PARA ENCONTRAR A
IVAN TOVAR
FERNANDO UREÑA RIB
Primero quise ver a Tovar desde los libros. Pensé que para desentrañar el aura mágica y sórdida que rodea a algunas de sus pinturas presentadas en la Galería Auffant, habría que ir antes a los Rostros Ocultos de Salvador Dalí, a los manifiestos de André Bretón, que habría que utilizar el microscopio de lo fútil y lo absurdo de Nietzsche y Schopenhauer a través del cual miraron De Chirico y Carrá y los otros iniciadores del surrealismo y de las pinturas metafísicas. Imaginé que la clave se podría encontrar en el desafuero ordenado de los cuentos de Bierce, en los cuales lo picante e hiriente se presenta con la elegante blancura del humor negro.
Pero las llavecillas que me abrieron el mundo secreto de Iván Tovar no están fuera sino dentro de sus cuadros. Entré en ellos gracias a ciertas inexplicables coincidencias. Fue temprano en la mañana, cuando aun no había mucho público. Los enmarcadores lucían muy ocupados en la trastienda y unos cuantos clientes entraban o salían llevando consigo diplomas, fotografías y bordados. Los cristales me aislaban del ruido de la calle.

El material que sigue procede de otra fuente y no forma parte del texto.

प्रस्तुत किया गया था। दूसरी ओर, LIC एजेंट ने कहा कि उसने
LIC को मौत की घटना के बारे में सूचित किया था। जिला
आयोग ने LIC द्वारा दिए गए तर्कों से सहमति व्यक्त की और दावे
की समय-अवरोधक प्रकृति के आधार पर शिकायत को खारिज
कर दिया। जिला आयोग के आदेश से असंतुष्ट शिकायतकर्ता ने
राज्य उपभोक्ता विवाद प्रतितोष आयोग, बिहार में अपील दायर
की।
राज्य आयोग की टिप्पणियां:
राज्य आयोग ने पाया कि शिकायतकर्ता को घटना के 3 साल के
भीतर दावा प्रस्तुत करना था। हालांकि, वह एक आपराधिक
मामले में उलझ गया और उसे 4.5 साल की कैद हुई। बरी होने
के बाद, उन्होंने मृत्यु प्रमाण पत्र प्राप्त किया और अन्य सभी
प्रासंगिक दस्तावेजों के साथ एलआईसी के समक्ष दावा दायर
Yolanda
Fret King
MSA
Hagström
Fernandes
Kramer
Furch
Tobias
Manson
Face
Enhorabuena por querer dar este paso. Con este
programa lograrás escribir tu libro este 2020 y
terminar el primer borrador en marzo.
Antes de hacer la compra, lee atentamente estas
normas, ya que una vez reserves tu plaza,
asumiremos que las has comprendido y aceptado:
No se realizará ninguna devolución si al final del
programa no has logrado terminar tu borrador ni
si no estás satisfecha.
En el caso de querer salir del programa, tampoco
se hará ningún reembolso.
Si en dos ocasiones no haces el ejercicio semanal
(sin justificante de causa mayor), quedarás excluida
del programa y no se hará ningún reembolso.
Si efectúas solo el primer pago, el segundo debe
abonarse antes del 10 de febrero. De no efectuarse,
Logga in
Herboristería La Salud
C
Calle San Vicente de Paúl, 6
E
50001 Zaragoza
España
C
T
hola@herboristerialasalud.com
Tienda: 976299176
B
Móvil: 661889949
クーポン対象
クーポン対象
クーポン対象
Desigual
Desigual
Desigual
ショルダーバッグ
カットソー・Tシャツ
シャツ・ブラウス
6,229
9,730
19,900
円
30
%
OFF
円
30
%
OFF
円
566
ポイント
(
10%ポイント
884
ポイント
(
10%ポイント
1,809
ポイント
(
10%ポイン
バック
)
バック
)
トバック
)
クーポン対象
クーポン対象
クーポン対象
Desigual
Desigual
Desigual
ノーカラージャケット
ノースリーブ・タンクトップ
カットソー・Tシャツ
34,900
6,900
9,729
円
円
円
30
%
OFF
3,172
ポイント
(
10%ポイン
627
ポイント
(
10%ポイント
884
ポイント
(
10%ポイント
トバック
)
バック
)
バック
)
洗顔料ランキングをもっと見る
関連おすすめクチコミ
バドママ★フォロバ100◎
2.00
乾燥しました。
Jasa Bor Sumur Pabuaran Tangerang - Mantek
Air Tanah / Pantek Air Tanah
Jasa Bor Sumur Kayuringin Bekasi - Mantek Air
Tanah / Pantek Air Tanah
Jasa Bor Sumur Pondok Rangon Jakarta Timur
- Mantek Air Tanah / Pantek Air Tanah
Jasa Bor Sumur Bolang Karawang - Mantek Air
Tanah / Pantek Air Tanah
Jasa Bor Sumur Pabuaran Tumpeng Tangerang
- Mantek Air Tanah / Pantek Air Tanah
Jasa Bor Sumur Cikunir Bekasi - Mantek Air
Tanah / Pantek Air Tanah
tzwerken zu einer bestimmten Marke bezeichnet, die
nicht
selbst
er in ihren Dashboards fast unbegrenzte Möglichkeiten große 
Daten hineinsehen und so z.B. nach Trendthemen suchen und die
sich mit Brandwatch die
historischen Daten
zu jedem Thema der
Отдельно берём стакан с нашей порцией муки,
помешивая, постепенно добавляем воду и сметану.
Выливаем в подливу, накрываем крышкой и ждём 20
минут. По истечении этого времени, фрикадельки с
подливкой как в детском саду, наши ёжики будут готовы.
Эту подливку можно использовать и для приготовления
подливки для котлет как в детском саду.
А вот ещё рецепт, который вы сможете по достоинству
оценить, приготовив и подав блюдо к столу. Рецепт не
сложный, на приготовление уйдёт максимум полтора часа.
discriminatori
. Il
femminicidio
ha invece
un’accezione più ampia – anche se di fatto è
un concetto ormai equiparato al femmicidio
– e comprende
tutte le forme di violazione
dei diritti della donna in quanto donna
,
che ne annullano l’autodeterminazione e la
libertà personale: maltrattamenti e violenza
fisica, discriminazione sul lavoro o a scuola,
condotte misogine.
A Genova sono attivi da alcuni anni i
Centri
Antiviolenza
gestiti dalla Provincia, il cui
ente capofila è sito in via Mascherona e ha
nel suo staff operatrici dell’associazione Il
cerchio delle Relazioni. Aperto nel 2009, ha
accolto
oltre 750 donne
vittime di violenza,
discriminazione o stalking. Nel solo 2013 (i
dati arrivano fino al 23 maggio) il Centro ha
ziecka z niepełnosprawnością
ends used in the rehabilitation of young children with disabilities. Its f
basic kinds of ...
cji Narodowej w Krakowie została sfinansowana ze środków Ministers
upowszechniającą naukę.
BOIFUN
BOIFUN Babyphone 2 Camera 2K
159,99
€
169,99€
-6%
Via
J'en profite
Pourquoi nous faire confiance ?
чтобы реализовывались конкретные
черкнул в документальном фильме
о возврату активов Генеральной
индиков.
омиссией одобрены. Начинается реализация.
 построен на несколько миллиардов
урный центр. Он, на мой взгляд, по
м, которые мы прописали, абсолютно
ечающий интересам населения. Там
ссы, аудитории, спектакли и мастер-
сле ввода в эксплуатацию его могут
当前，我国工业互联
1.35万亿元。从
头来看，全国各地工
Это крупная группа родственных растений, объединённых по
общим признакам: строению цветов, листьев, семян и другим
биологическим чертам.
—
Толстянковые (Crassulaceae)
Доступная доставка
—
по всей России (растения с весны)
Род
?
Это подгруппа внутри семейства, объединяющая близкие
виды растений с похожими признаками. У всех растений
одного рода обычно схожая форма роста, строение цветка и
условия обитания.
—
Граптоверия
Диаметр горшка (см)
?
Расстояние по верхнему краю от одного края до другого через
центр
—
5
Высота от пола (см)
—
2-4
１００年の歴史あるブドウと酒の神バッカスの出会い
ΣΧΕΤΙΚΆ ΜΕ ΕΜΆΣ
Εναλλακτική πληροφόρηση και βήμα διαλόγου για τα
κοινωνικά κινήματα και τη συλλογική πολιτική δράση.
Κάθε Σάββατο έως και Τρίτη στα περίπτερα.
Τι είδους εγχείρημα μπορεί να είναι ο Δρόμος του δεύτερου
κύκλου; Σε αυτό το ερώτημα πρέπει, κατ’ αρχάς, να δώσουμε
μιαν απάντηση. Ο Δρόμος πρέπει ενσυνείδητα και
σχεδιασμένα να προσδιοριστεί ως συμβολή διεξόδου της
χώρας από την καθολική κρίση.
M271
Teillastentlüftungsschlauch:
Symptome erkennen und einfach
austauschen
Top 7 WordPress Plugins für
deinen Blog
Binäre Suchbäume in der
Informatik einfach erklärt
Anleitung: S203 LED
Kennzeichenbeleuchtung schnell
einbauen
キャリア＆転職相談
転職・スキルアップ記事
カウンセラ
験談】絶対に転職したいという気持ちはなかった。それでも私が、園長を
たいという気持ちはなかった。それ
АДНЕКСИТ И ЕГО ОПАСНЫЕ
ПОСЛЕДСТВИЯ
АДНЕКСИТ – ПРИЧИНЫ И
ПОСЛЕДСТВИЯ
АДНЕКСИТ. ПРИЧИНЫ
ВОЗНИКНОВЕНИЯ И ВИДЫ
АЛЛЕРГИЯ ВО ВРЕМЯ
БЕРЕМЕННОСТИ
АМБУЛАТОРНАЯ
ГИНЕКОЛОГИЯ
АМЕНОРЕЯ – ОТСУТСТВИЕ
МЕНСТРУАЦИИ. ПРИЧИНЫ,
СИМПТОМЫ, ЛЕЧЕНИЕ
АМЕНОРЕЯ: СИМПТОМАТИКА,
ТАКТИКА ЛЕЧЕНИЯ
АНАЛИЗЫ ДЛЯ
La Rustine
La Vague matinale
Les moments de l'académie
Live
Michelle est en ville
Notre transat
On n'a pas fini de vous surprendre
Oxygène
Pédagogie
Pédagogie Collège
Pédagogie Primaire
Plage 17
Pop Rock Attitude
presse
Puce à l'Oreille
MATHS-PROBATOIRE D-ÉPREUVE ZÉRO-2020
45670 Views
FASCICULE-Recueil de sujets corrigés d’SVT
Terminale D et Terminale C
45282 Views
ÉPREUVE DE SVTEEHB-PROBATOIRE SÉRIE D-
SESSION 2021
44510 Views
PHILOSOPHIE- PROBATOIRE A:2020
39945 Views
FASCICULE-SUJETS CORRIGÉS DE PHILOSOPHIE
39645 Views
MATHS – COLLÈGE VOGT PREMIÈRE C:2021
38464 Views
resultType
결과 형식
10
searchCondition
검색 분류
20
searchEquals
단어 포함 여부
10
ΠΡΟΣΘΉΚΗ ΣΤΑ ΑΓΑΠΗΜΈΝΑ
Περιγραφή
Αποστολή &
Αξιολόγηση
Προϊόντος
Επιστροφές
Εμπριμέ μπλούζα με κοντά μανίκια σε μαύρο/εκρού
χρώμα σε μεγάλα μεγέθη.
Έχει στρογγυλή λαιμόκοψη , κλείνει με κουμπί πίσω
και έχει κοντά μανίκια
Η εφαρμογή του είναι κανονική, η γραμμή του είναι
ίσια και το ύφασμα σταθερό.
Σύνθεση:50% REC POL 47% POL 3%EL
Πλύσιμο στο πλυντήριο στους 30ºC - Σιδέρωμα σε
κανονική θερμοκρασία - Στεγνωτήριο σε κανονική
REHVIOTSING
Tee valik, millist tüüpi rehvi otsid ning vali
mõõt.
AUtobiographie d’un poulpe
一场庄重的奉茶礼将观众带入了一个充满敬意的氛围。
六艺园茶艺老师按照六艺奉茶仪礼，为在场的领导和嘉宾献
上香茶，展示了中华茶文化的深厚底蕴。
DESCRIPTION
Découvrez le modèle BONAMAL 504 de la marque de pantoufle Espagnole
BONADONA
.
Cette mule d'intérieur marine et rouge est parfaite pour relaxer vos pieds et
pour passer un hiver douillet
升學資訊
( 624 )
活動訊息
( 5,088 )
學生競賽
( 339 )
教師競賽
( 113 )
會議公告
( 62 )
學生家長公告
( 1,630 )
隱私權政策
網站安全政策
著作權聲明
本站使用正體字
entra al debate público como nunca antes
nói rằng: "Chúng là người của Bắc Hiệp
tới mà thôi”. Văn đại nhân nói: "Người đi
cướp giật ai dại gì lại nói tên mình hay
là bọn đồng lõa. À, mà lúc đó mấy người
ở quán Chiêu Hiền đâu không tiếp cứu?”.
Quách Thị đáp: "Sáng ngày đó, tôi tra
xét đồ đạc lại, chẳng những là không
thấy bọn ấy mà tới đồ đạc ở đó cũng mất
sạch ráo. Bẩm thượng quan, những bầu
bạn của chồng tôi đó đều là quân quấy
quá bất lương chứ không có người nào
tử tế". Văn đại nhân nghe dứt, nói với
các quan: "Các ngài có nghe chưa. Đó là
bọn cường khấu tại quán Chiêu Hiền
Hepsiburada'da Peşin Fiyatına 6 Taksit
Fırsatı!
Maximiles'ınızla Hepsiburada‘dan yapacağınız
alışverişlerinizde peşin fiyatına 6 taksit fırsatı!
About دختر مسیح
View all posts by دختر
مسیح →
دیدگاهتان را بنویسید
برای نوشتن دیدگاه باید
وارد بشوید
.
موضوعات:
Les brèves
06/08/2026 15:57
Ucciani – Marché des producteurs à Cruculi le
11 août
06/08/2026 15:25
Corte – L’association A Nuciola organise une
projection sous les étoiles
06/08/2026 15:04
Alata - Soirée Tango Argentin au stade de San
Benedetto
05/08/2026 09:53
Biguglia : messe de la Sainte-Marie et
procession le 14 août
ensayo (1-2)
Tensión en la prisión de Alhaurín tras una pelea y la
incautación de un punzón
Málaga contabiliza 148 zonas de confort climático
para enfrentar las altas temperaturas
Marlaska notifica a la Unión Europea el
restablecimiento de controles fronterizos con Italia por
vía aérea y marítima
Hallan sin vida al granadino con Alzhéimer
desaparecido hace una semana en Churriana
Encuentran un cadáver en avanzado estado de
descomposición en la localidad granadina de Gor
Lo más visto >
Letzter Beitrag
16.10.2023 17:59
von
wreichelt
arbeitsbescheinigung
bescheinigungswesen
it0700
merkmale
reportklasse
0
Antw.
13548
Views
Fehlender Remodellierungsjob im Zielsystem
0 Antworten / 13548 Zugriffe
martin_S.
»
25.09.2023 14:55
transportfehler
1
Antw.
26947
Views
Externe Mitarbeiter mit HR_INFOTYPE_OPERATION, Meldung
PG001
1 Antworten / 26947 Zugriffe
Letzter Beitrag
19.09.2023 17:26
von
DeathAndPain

Estudié cuidadosamente los dibujos, los anagramas y los signos. Hice mis anotaciones y coloqué las letras en el orden preciso. Pronuncié las palabras y atravesé el espacio sagrado, succionado por vientos glaciales. Después la atmósfera se hizo cálida y serena. Recordé entonces las palabras de. Gausachs: “No solo se debe poder entrar en un buen cuadro, sino respirar en él.
Imágenes y formas que desde afuera me habían parecido frías y sin vida, pude tocarlas ahora y sentir el cálido murmullo de la sangre detrás de la epidermis blanda y tersa. Retorcidas y elásticas, aquellas formas habían perdido su significación primera y ahora, convertidas en vísceras y esófagos, asimilaban y transportaban alguna energía secreta.
Quise ver detrás de las superficies planas y luminosas y adentrarme en el oscuro fondo interior. Anduve con cuidado porque cuernos filosos y lanzas guardaban celosamente la entrada. Había anclas y cadenas. Placeres, deseos y caprichos revoloteaban sinuosos, inquiriendo buscando, anhelando, pero morían rápidamente.
Había maquinas para trasformar el cuerpo y hacer del grito y de la angustia un arma punzante. Había alambiques para destilar el miedo, adormideras, y una colección de idolillos colocados unos sobre otros en frascos de engrudo. Qué decir de las aves y los peces. Había cóndores, albatros, mirlos y zorzales todos redibujados y convertidos en espina dorsal o en caracolas, alejados definitivamente de su función y de su medio.
Atravesé entonces una zona desértica, tan seca que el aire era apenas respirable, me empujaban los vientos del Harmatán.
Había en el fondo alguna luz. Cruce rápidamente y sentí el silencio ensordecedor de la oquedad de la muerte golpeando a mis espaldas. Me volví para ver en las paredes las dolientes pinturas de Rivera, los San Esteban y los San Sebastianes atravesados. A mi derecha los Cristos lacerados y Sangrantes de Cánovas.
Y entonces un quejido se retorcía como serpiente en mis oídos igual que en las noches de cante jondo y soleares. Seguí un poco más al Norte y me envolvías los ricos olores de exquisitas delicias culinarias. Los aromas del vino. Un poco más y mis pies se hundían en los cuerpos desnudos de las Lucrecias suicidas Finalmente allí, sentado en su silla voluptuosa, estaba Iván.